> [Goal of the exercise]:
Gather every line in the listing below that contains the string "FACE". Case counts.

---+---

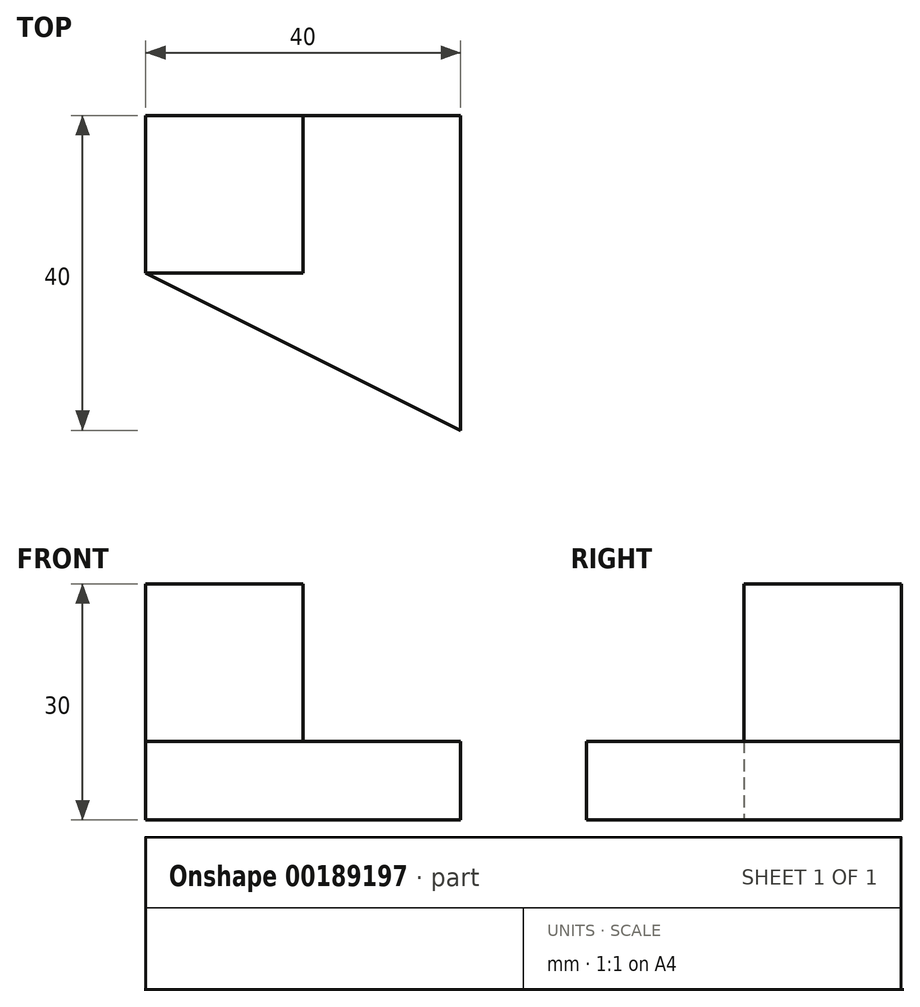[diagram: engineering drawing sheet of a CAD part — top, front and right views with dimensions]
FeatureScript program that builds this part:
annotation { "Feature Type Name" : "Feature", "Feature Type Description" : "" }
export const myFeature = defineFeature(function(context is Context, id is Id, definition is map)
    precondition{}
    {
        {
            var Q0;
            Q0=qCreatedBy(makeId("Top.planeOp"),FACE);
            var sketch = newSketch(context, id + "F0", { "sketchPlane" : qUnion([Q0])});
            skLineSegment(sketch, "E0", {"start": v(0, 0) * mm, "end": v(0, 40) * mm});
            skLineSegment(sketch, "E1", {"start": v(0, 40) * mm, "end": v(-40, 40) * mm});
            skLineSegment(sketch, "E2", {"start": v(-40, 40) * mm, "end": v(-40, 20) * mm});
            skLineSegment(sketch, "E3", {"start": v(-40, 20) * mm, "end": v(0, 0) * mm});
            skSolve(sketch);
        }
        {
            var Q0;
            Q0=makeQuery(id+"F0.imprint","IMPRINT",FACE,{"disambiguationData":[TD([[makeQuery(id+"F0.imprint","IMPRINT",EDGE,{"derivedFrom":sQuery(id+"F0.wireOp",EDGE,"E0")}),1.0]])]});
            extrude(context, id + "F1", {"entities" : qUnion([Q0]), "depth" : 10 * mm});
        }
        {
            var Q0;
            Q0=makeQuery(id+"F1.opExtrude","CAP_FACE",FACE,{"disambiguationData":[OSD([sQuery(id+"F0.wireOp",EDGE,"E0"),sQuery(id+"F0.wireOp",EDGE,"E1"),sQuery(id+"F0.wireOp",EDGE,"E2"),sQuery(id+"F0.wireOp",EDGE,"E3")])],"isStart":false});
            var sketch = newSketch(context, id + "F2", { "sketchPlane" : qUnion([Q0])});
            skLineSegment(sketch, "E4.bottom", {"start": v(-40, 40) * mm, "end": v(-20, 40) * mm});
            skLineSegment(sketch, "E4.top", {"start": v(-40, 20) * mm, "end": v(-20, 20) * mm});
            skLineSegment(sketch, "E4.left", {"start": v(-40, 40) * mm, "end": v(-40, 20) * mm});
            skLineSegment(sketch, "E4.right", {"start": v(-20, 40) * mm, "end": v(-20, 20) * mm});
            skSolve(sketch);
        }
        {
            var Q0;
            Q0=makeQuery(id+"F2.imprint","IMPRINT",FACE,{"disambiguationData":[TD([[makeQuery(id+"F2.imprint","IMPRINT",EDGE,{"derivedFrom":sQuery(id+"F2.wireOp",EDGE,"E4.bottom")}),1.0]])]});
            extrude(context, id + "F3", {"entities" : qUnion([Q0]), "operationType" : NewBodyOperationType.ADD, "depth" : 20 * mm});
        }
    });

---+---

> [Final answer]:
            Q0=qCreatedBy(makeId("Top.planeOp"),FACE);
            Q0=makeQuery(id+"F0.imprint","IMPRINT",FACE,{"disambiguationData":[TD([[makeQuery(id+"F0.imprint","IMPRINT",EDGE,{"derivedFrom":sQuery(id+"F0.wireOp",EDGE,"E0")}),1.0]])]});
            Q0=makeQuery(id+"F1.opExtrude","CAP_FACE",FACE,{"disambiguationData":[OSD([sQuery(id+"F0.wireOp",EDGE,"E0"),sQuery(id+"F0.wireOp",EDGE,"E1"),sQuery(id+"F0.wireOp",EDGE,"E2"),sQuery(id+"F0.wireOp",EDGE,"E3")])],"isStart":false});
            Q0=makeQuery(id+"F2.imprint","IMPRINT",FACE,{"disambiguationData":[TD([[makeQuery(id+"F2.imprint","IMPRINT",EDGE,{"derivedFrom":sQuery(id+"F2.wireOp",EDGE,"E4.bottom")}),1.0]])]});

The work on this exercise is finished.